Content to be Competent

I vividly remember the day I got turned down for membership in an professional academic theological society. The rejection letter came from the secretary of the organization, a man who was also a well-regarded professor at a big seminary that I happened to be very familiar with. 

I knew that I’d jumped through all the same academic hoops his own school’s graduates did. I knew the sort of master’s thesis his program routinely produced, because I’d read a bunch of them, probably including some he’d signed off on: competent 50- to 60-page volumes totally dependent on secondary sources, which is acceptable for a master’s thesis. (At the master’s level, the task is to demonstrate mastery of the literature, not to make a contribution.) Meanwhile, mine—130 pages of meticulously documented original research that accounted for the secondary literature but was grounded in primary sources and making an argument not found in the secondary literature—is selling on Amazon. Not a ton of course, but a couple decades later, there remains a very small but consistent demand.

So why’d they turn me down? I had the right degree and the right background, but I didn’t go to the right school. The secretary of the association—I expect he’s a fine fellow, and I bear him personally no ill will—was just applying the guidelines he’d been given. By those guidelines, I wasn’t good enough for their professional association. If you prepare for ministry in the ways I tend to advocate for these days, you won’t be good enough either. Traditional mentor-disciple relationships have prepared our people for ministry for the better part of two millennia, but some folks just gotta see a piece of Department of Education-recognized wallpaper.

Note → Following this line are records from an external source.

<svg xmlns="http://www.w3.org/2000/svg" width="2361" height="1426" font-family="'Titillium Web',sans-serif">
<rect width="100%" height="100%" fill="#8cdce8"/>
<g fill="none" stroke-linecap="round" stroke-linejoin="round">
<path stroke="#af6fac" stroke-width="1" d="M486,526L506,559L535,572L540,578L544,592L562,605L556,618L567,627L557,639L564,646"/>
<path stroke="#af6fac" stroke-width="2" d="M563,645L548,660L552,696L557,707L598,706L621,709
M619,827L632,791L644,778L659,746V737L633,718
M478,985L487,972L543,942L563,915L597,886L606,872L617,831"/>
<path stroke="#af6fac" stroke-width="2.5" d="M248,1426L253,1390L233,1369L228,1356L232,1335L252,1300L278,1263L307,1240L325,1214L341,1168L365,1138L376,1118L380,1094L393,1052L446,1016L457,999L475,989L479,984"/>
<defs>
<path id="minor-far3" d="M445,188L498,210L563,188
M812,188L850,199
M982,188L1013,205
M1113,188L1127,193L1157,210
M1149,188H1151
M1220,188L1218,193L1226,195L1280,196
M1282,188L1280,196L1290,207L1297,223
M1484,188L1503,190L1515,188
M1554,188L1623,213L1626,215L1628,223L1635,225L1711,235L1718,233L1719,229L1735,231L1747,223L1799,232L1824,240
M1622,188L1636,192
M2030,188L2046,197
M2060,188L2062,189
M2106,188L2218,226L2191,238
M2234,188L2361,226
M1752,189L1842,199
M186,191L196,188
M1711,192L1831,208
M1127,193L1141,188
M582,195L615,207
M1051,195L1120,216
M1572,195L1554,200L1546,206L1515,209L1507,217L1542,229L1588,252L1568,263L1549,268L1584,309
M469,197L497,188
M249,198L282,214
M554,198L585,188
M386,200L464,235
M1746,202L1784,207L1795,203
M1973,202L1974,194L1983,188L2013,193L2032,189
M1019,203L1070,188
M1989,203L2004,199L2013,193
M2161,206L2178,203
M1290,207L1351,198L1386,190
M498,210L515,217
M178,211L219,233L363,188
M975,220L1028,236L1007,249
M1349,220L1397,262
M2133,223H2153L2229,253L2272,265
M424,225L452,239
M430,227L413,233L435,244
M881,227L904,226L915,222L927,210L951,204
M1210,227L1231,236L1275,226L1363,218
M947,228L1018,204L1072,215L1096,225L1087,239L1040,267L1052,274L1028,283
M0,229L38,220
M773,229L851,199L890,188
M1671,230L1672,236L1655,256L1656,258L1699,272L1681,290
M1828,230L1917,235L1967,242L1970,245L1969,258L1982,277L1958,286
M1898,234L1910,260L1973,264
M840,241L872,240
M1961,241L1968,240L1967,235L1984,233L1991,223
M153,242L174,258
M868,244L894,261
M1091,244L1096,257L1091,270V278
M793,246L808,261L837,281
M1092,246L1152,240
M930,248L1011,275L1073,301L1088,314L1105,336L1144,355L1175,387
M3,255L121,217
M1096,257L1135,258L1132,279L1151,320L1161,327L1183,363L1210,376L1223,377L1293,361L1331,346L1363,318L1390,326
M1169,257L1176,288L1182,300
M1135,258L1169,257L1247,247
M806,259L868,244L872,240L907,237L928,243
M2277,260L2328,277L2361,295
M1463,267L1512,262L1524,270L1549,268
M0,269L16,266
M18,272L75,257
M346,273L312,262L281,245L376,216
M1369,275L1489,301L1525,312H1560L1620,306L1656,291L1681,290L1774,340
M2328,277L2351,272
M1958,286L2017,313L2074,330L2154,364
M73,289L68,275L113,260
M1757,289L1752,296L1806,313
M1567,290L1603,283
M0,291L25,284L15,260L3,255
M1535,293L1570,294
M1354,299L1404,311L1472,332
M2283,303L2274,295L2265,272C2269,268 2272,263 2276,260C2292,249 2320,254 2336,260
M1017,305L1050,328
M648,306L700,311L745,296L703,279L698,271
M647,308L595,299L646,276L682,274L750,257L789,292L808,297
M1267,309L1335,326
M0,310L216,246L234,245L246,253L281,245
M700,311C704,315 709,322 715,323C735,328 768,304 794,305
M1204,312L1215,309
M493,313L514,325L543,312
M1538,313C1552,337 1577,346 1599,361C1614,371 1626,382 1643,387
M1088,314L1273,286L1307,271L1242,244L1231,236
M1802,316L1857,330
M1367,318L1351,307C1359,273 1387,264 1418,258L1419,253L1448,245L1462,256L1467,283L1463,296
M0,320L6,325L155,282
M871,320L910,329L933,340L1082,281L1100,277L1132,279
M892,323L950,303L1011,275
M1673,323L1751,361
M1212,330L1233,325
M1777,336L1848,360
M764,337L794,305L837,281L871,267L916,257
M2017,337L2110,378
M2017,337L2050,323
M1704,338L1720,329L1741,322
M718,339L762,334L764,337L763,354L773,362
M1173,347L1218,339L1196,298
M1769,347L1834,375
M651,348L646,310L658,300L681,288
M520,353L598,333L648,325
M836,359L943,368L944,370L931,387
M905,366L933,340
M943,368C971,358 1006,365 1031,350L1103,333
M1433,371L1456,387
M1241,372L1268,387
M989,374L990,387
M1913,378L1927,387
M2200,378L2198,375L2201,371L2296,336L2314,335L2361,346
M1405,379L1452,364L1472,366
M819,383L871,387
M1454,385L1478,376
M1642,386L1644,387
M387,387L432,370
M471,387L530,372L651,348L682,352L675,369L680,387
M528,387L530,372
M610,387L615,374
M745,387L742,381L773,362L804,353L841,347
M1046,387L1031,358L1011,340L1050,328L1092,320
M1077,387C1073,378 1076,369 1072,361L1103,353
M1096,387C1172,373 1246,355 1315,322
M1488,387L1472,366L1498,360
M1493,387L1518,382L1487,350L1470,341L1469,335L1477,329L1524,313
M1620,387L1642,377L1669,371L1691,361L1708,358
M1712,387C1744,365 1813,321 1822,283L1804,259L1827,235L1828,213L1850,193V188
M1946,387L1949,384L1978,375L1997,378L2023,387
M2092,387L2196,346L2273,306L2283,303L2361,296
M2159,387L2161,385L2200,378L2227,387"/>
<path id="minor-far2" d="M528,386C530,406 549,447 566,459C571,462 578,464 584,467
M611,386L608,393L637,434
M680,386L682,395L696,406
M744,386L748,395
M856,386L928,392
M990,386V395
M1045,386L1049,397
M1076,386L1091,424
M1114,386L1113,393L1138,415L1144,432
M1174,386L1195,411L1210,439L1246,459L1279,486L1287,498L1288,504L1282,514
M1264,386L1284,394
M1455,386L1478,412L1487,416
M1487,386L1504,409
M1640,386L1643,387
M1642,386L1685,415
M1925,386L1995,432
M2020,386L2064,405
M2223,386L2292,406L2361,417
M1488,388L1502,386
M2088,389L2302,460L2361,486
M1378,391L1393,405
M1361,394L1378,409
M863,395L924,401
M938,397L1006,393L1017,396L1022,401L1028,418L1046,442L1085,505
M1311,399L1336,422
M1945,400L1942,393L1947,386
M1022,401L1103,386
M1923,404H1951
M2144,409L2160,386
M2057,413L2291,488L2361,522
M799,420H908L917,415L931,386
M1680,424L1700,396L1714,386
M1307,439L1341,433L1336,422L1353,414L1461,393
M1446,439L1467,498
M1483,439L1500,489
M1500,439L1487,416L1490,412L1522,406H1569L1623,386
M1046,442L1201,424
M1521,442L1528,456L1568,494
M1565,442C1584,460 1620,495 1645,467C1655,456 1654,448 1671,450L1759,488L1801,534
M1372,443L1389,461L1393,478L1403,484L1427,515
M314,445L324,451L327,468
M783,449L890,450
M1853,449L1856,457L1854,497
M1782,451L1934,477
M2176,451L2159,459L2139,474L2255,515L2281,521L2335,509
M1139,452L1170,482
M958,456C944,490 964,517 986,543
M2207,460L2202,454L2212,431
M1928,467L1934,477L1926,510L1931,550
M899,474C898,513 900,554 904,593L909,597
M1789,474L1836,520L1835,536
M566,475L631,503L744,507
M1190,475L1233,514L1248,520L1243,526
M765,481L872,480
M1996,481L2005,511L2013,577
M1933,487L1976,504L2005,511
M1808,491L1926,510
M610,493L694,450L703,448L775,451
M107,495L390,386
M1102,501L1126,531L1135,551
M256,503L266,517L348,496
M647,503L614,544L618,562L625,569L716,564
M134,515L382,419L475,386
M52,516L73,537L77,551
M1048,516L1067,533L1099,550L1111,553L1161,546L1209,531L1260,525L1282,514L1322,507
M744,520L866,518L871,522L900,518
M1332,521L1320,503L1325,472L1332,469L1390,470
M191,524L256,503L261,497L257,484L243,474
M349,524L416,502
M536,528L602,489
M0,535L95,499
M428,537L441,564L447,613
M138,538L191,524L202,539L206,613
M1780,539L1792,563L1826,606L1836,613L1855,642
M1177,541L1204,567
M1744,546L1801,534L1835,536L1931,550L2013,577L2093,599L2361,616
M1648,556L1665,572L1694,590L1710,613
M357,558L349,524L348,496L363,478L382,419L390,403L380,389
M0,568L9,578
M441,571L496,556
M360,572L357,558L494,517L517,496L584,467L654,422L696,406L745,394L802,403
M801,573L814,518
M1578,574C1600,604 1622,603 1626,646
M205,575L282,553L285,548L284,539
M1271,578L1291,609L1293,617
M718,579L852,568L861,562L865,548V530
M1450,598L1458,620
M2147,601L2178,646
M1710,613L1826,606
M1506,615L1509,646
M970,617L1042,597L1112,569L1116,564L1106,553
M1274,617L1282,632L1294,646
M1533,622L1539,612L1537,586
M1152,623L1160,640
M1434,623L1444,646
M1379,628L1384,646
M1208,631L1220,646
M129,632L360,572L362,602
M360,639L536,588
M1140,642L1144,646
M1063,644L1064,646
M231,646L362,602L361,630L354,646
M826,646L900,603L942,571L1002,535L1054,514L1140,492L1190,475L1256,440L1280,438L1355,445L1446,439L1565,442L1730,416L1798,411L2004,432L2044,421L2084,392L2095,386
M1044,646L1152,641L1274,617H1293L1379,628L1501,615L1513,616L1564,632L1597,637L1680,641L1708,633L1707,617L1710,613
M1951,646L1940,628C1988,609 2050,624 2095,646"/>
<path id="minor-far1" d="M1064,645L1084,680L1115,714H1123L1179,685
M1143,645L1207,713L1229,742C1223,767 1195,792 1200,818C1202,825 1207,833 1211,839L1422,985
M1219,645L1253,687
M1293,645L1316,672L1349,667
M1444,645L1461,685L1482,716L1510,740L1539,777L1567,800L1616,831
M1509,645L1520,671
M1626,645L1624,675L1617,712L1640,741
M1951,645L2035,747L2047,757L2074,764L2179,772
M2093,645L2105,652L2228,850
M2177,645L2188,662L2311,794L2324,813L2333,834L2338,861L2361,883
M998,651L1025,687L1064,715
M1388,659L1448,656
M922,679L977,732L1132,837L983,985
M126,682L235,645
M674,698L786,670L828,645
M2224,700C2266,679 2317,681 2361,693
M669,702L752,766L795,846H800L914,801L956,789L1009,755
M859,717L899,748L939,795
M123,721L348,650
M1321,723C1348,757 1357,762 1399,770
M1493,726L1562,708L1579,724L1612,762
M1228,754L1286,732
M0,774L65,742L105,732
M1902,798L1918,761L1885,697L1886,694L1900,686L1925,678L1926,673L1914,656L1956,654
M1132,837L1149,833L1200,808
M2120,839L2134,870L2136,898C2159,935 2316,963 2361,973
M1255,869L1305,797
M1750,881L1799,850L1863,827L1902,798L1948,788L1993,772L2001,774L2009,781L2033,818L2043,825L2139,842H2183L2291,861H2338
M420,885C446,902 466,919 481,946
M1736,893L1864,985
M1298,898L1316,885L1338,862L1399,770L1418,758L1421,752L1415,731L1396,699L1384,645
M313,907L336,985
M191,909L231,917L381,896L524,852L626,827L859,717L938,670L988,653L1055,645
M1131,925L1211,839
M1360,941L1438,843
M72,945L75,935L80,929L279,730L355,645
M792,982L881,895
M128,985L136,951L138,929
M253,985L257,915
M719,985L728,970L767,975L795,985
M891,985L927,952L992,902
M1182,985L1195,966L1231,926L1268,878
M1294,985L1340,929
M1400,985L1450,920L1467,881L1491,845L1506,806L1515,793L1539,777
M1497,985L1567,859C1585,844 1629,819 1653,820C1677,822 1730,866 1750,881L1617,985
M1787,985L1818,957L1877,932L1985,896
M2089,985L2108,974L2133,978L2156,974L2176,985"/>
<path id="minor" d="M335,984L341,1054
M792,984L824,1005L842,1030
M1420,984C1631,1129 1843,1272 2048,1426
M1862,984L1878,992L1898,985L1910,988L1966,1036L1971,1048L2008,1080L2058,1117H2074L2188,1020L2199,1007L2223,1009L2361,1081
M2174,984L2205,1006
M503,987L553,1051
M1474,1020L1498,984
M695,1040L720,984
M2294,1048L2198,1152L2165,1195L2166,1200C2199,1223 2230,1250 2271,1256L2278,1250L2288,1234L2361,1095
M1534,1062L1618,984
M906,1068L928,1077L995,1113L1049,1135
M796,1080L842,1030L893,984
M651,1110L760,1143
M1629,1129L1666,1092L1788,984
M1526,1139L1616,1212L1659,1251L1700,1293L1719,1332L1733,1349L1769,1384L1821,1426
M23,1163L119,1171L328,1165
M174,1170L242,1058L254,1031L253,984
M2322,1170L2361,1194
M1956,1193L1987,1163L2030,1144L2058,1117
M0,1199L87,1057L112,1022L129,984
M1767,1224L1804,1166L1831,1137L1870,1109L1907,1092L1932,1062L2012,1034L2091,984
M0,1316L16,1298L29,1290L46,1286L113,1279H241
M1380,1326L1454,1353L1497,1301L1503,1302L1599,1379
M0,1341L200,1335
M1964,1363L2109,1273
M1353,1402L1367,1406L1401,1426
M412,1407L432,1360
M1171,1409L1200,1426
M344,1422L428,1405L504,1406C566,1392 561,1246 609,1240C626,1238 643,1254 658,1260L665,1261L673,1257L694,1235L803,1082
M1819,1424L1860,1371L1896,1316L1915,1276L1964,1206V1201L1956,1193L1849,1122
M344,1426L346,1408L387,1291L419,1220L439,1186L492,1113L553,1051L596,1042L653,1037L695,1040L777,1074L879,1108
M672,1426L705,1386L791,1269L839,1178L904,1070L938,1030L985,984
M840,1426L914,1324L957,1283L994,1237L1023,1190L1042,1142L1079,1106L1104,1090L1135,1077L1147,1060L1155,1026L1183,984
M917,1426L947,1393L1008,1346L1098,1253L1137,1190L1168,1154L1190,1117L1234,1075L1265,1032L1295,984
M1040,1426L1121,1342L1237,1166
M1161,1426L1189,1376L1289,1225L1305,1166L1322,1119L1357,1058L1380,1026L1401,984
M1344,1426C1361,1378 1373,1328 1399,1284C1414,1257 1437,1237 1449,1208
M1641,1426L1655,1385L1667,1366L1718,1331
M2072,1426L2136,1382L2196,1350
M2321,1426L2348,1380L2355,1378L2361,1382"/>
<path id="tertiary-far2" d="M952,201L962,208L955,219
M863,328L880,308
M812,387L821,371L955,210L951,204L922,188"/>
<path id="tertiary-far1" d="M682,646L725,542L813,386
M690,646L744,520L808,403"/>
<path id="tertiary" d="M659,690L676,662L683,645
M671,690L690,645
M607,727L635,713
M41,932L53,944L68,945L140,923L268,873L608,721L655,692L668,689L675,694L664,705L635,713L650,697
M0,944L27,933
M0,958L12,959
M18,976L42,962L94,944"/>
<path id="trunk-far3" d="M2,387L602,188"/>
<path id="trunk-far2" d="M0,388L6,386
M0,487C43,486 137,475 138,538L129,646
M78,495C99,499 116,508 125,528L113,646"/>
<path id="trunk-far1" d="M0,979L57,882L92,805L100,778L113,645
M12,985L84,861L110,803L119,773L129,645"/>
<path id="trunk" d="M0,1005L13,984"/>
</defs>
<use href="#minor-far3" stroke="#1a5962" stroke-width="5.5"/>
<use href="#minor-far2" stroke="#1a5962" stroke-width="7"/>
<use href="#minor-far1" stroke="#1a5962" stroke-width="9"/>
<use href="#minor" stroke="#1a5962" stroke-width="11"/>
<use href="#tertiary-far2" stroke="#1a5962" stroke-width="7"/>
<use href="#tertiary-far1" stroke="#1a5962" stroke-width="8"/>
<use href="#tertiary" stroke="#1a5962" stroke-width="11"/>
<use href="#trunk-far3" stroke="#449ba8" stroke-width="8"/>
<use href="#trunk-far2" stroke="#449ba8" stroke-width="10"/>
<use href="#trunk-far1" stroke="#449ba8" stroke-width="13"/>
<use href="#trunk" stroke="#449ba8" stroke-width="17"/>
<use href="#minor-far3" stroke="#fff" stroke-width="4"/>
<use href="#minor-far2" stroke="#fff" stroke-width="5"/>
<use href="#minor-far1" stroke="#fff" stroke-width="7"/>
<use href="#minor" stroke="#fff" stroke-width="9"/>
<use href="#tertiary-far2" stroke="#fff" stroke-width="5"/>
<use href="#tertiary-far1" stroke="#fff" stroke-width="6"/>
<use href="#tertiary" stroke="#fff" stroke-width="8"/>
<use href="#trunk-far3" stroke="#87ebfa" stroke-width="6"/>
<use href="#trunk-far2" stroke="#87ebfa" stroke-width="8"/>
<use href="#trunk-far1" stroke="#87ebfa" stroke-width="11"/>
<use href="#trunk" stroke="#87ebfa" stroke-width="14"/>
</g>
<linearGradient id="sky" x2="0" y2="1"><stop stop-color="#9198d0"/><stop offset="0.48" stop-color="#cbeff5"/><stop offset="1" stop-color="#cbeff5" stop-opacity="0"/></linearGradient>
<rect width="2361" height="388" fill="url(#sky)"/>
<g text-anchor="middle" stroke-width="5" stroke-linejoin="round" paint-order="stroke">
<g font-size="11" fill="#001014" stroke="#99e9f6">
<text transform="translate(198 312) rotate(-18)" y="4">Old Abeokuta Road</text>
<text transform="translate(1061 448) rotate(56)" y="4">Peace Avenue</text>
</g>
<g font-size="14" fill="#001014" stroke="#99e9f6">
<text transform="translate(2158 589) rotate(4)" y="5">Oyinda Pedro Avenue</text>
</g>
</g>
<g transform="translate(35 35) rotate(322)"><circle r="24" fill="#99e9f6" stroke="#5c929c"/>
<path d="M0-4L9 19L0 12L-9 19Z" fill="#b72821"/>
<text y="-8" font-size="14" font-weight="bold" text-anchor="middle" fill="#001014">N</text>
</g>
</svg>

Fortunately, Jesus doesn’t care about that. The people you serve won’t care either, just like my people don’t. 

You know who does care? Career academics. If you’re looking for wallpaper—credentials to impress career academics and land you a tenure-track position in a school somewhere—the traditional mentor-disciple preparation simply will not get you where you’re trying to go. In place of that, degree-granting academic institutions offer you highly credentialed faculty, a big library, and a lot of classroom time. The better ones will get you some internships too, which is great. But the ugly truth is that at the core, academic institutions are classrooms doing what classrooms do well. Classrooms can give you a lot of really useful deep background knowledge: Bible, languages, church history and history of doctrine—but preparation for using that knowledge to benefit real people in front-line ministry is just not something classrooms do especially well. Among seasoned ministers, there’s a rich vein of true stories—some tragic, some hilarious—that end with “They didn’t teach me about that in seminary!”

You can, of course, seek out a mentor and get the wallpaper. If you’re going to get the wallpaper, I highly recommend seeking out the mentor too, because the ugly truth is that academic institutions at their best are classrooms doing what classrooms do well. Preparation for real-world ministry is not something classrooms do especially well, but a good mentor is awesome for that.

If you need the academic degree to open up a door for you to pursue your calling, then by all means get it. But don’t neglect the much harder task of developing the character, skills, and knowledge to support your calling. On the other hand, if you’re content to be competent, and you don’t need the wallpaper, then you can save yourself a lot of money by foregoing seminary.

Me, I’ve had the privilege of mentoring a number of people for the ministry. Since I left the seminary world in 2012, I don’t do academic wallpaper. I’m not against it; God may take me back into that world someday. But right now, I’m occupied with mentoring, and I find it more effective. If you love the people you serve, if you want—no, if you need—battle-tested, real-world knowledge presented in its real context, then get yourself a mentor.